Leerlaufzeit: Bedeutung, Ursachen und Abgrenzung zur Ausfallzeit
Leerlaufzeit ist die Zeit, in der eine Maschine betriebsbereit ist, aber nicht produziert, weil kein Auftrag, kein Material oder der nächste Prozessschritt fehlt. Sie ist damit ein Flussproblem, kein technisches Problem: Die Anlage könnte laufen, hat aber nichts zu tun. Das trennt sie von der Ausfallzeit, in der die Maschine technisch gar nicht laufen kann.
Warum ist Leerlaufzeit wichtig?
Leerlaufzeit ist Kapazität, die Sie bezahlen, aber nicht nutzen: eine Maschine oder ein Mitarbeiter, bereit zu laufen, aber ohne Arbeit. Anders als ein Defekt fällt sie leicht durch, weil nichts kaputt ist, und deckelt trotzdem still den Ausstoß und treibt die Stückkosten hoch. Im Lean Manufacturing gilt sie als eine der sieben Verschwendungsarten, und sie getrennt von der Ausfallzeit zu messen zeigt, wie viel Verlust wirklich am Fluss liegt und nicht an der Technik.
Was verursacht Leerlaufzeit?
Leerlaufzeit entsteht fast immer durch ein Fluss- oder Versorgungsproblem weiter vorne in der Kette:
- Fehlendes Material, weil keine Teile ankommen, an denen gearbeitet werden könnte.
- Ein Engpass weiter vorne, der die Arbeit noch nicht weitergegeben hat.
- Warten auf einen Rüstvorgang, eine Freigabe oder eine Anweisung.
- Eine unausgeglichene Linie, in der eine Station die nächste überholt.
Worin unterscheiden sich Leerlaufzeit und Ausfallzeit?
Entscheidend ist, ob die Maschine laufen könnte.

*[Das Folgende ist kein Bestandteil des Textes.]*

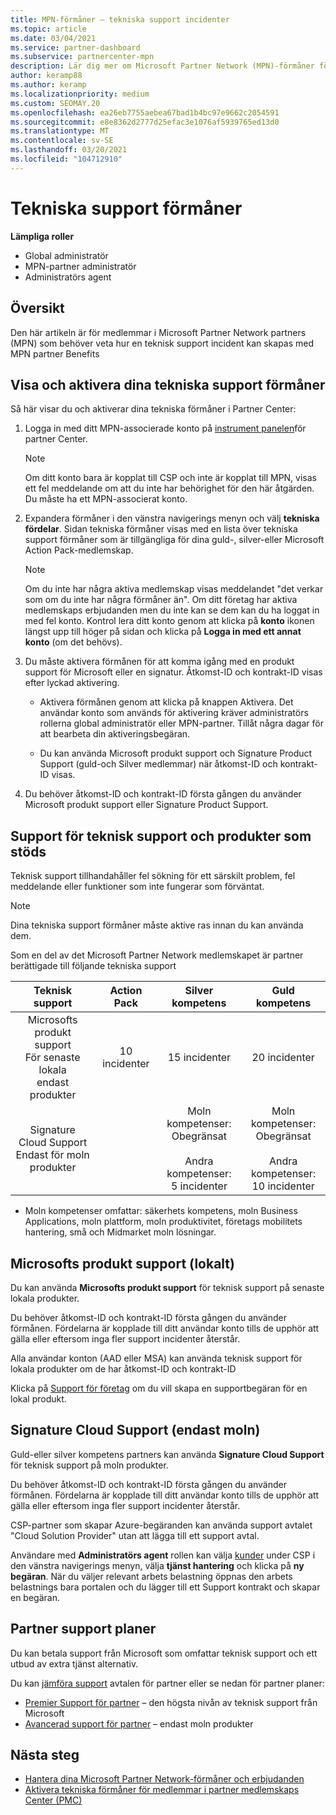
 ```yaml
---
title: MPN-förmåner – tekniska support incidenter
ms.topic: article
ms.date: 03/04/2021
ms.service: partner-dashboard
ms.subservice: partnercenter-mpn
description: Lär dig mer om Microsoft Partner Network (MPN)-förmåner för tekniska support ärenden
author: keramp88
ms.author: keramp
ms.localizationpriority: medium
ms.custom: SEOMAY.20
ms.openlocfilehash: ea26eb7755aebea67bad1b4bc97e9662c2054591
ms.sourcegitcommit: e8e8362d2777d25efac3e1076af5939765ed13d0
ms.translationtype: MT
ms.contentlocale: sv-SE
ms.lasthandoff: 03/20/2021
ms.locfileid: "104712910"
---
```

# <a name="technical-support-benefits"></a>Tekniska support förmåner

**Lämpliga roller**
-   Global administratör 
-   MPN-partner administratör 
-   Administratörs agent 

## <a name="overview"></a>Översikt

Den här artikeln är för medlemmar i Microsoft Partner Network partners (MPN) som behöver veta hur en teknisk support incident kan skapas med MPN partner Benefits

## <a name="view-and-activate-your-technical-support-benefits"></a>Visa och aktivera dina tekniska support förmåner 

Så här visar du och aktiverar dina tekniska förmåner i Partner Center:

1. Logga in med ditt MPN-associerade konto på [instrument panelen](https://partner.microsoft.com/dashboard)för partner Center. 
    > [!NOTE]
    > Om ditt konto bara är kopplat till CSP och inte är kopplat till MPN, visas ett fel meddelande om att du inte har behörighet för den här åtgärden. Du måste ha ett MPN-associerat konto.

2. Expandera förmåner i den vänstra navigerings menyn och välj **tekniska fördelar**. Sidan tekniska förmåner visas med en lista över tekniska support förmåner som är tillgängliga för dina guld-, silver-eller Microsoft Action Pack-medlemskap. 

    > [!NOTE]
    >Om du inte har några aktiva medlemskap visas meddelandet "det verkar som om du inte har några förmåner än". Om ditt företag har aktiva medlemskaps erbjudanden men du inte kan se dem kan du ha loggat in med fel konto. Kontrol lera ditt konto genom att klicka på **konto** ikonen längst upp till höger på sidan och klicka på **Logga in med ett annat konto** (om det behövs).

3. Du måste aktivera förmånen för att komma igång med en produkt support för Microsoft eller en signatur. Åtkomst-ID och kontrakt-ID visas efter lyckad aktivering. 

    -   Aktivera förmånen genom att klicka på knappen Aktivera. Det användar konto som används för aktivering kräver administratörs rollerna global administratör eller MPN-partner. Tillåt några dagar för att bearbeta din aktiveringsbegäran. 

    - Du kan använda Microsoft produkt support och Signature Product Support (guld-och Silver medlemmar) när åtkomst-ID och kontrakt-ID visas. 

 4. Du behöver åtkomst-ID och kontrakt-ID första gången du använder Microsoft produkt support eller Signature Product Support.  

## <a name="technical-support-entitlement-and-supported-products"></a>Support för teknisk support och produkter som stöds

Teknisk support tillhandahåller fel sökning för ett särskilt problem, fel meddelande eller funktioner som inte fungerar som förväntat.

> [!NOTE]
> Dina tekniska support förmåner måste aktive ras innan du kan använda dem. 

Som en del av det Microsoft Partner Network medlemskapet är partner berättigade till följande tekniska support


| Teknisk support |  Action Pack | Silver kompetens | Guld kompetens |
|:---:|:---:|:---:|:---:|
| Microsofts produkt support<br>För senaste lokala <br>endast produkter | 10 incidenter | 15 incidenter  | 20 incidenter |
| Signature Cloud Support<br>Endast för moln produkter |  | Moln kompetenser:<br>Obegränsat<br><br>Andra kompetenser:<br>5 incidenter  | Moln kompetenser:<br>Obegränsat<br>          <br>Andra kompetenser:<br>10 incidenter  |

* Moln kompetenser omfattar: säkerhets kompetens, moln Business Applications, moln plattform, moln produktivitet, företags mobilitets hantering, små och Midmarket moln lösningar.

## <a name="microsoft-product-support-on-premises"></a>Microsofts produkt support (lokalt)

Du kan använda  **Microsofts produkt support** för teknisk support på senaste lokala produkter. 

Du behöver åtkomst-ID och kontrakt-ID första gången du använder förmånen. Fördelarna är kopplade till ditt användar konto tills de upphör att gälla eller eftersom inga fler support incidenter återstår.

Alla användar konton (AAD eller MSA) kan använda teknisk support för lokala produkter om de har åtkomst-ID och kontrakt-ID

Klicka på [Support för företag](https://support.serviceshub.microsoft.com/supportforbusiness/create) om du vill skapa en supportbegäran för en lokal produkt.

## <a name="signature-cloud-support-cloud-only"></a>Signature Cloud Support (endast moln)

Guld-eller silver kompetens partners kan använda **Signature Cloud Support** för teknisk support på moln produkter. 

Du behöver åtkomst-ID och kontrakt-ID första gången du använder förmånen. Fördelarna är kopplade till ditt användar konto tills de upphör att gälla eller eftersom inga fler support incidenter återstår.

CSP-partner som skapar Azure-begäranden kan använda support avtalet "Cloud Solution Provider" utan att lägga till ett support avtal.

Användare med **Administratörs agent** rollen kan välja [kunder](https://partner.microsoft.com/commerce/customers/list) under CSP i den vänstra navigerings menyn, välja **tjänst hantering** och klicka på **ny begäran**.  När du väljer relevant arbets belastning öppnas den arbets belastnings bara portalen och du lägger till ett Support kontrakt och skapar en begäran.

## <a name="partner-support-plans"></a>Partner support planer

Du kan betala support från Microsoft som omfattar teknisk support och ett utbud av extra tjänst alternativ. 

Du kan [jämföra support](https://partner.microsoft.com/support/partnersupport) avtalen för partner eller se nedan för partner planer:

- [Premier Support för partner](https://partner.microsoft.com/support/microsoft-services-premier-support) – den högsta nivån av teknisk support från Microsoft
- [Avancerad support för partner](https://partner.microsoft.com/support/advanced-cloud-support) – endast moln produkter


## <a name="next-steps"></a>Nästa steg

- [Hantera dina Microsoft Partner Network-förmåner och erbjudanden](manage-your-partner-network-benefits.md)
- [Aktivera tekniska förmåner för medlemmar i partner medlemskaps Center (PMC)](partner-membership-center-tech-benefits-activate.md)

Ausfallzeit bedeutet, dass die Anlage nicht laufen kann, da sie defekt ist, gewartet wird oder auf Reparatur wartet. Leerlaufzeit bedeutet, dass sie einwandfrei laufen könnte, aber nichts zu tun hat. In der OEE schlägt Ausfallzeit auf die Maschinenverfügbarkeit, Leerlaufzeit dagegen auf den Leistungsfaktor der OEE. Genau deshalb bleibt sie in vielen Berichten unsichtbar. Ausfallzeit gehen Sie mit Instandhaltung und Zuverlässigkeit an, Leerlaufzeit, indem Sie den Fluss ausbalancieren.
Leerlaufzeit vs Ausfallzeit
Stillstand ohne Auftrag, Stillstand trotz Auftrag.
| Aspekt | Leerlaufzeit | Ausfallzeit |
|---|---|---|
| Zustand der Anlage | Betriebsbereit, produziert aber nicht | Nicht betriebsbereit |
| Auslöser | Keine Aufträge, Schichtplan, Wartestellung vor dem Engpass | Störung, Defekt, Reparatur, geplante Instandhaltung |
| Planbarkeit | Aus Auftragslage und Kapazitätsplanung ableitbar | Nur der geplante Anteil, der Rest trifft unangekündigt |
| Wirkung auf Kennzahlen | Liegt meist außerhalb der OEE-Bezugszeit und senkt den Anlagennutzungsgrad | Senkt direkt die Verfügbarkeit und damit die OEE |
| Zuständig | Planung und Disposition | Instandhaltung |
| Ansatzpunkt | Kapazitäten am Takt ausrichten, Losgrößen und Belegung anpassen | Ursachenanalyse, vorbeugende und zustandsbasierte Instandhaltung |
Verwandte Begriffe
- Preventive Maintenance (PM) – senkt ungeplante Ausfallzeit durch geplante Wartung.
- Taktzeit – Auf sie auszubalancieren senkt die Leerlaufzeit.
- Mean Time to Repair (MTTR) – die Kennzahl für die Ausfallseite.